NYC subway hammer attack investigated as hate crime
Police are investigating an attack with a hammer inside a New York City subway station on Tuesday night as a possible hate crime.
The victim, described as a 29-year-old Asian person, bumped into the suspect on a platform in a subway station in Manhattan’s Chelsea neighborhood, ABC 7 in New York reported. After a verbal exchange, the suspect struck the victim with a hammer.
The New York Police Department’s Hate Crimes Task Force is investigating the incident as a possible hate crime, according to the news outlet.
The Hill has reached out to the police department for further comment.
Attacks in New York City subway stations this year have prompted outrage in the city. Earlier this year, a man was injured after he was pushed off a subway station platform and onto the tracks just days after a woman was killed in a separate but similar incident.

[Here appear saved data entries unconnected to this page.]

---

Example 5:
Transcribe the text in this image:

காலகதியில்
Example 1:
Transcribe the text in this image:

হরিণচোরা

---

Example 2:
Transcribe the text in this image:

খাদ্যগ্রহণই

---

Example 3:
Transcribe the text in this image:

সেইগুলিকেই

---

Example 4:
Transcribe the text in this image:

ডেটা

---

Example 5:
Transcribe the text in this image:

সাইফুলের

The incidents prompted Mayor Eric Adams (D) to announce a plan to ban homeless people from sheltering and sleeping in the city’s subway system last month.

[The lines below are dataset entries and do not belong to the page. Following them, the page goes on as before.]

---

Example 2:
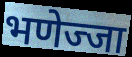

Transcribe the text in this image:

भणेज्जा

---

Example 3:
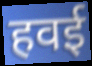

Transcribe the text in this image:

हवई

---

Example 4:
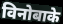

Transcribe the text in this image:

विनोबाके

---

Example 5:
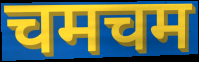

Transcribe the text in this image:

चमचम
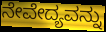
ನೇವೇದ್ಯವನ್ನು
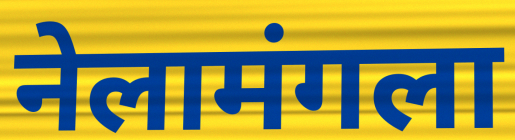
नेलामंगला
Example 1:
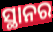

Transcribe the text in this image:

ସ୍ଥାନର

Adams also said he would devote more resources to shelter, house and provide mental health treatment to the city’s substantial homeless population, which included nearly 50,000 people sleeping each night in New York City’s municipal shelter system as of December, according to the Coalition for the Homeless.
Adams said the “vast majority” of homeless people were not dangerous, but he didn’t want “fear to become reality.”
“We are not going to live in fear and frustration,” he said. “We have to dam every river if we are going to address this issue.”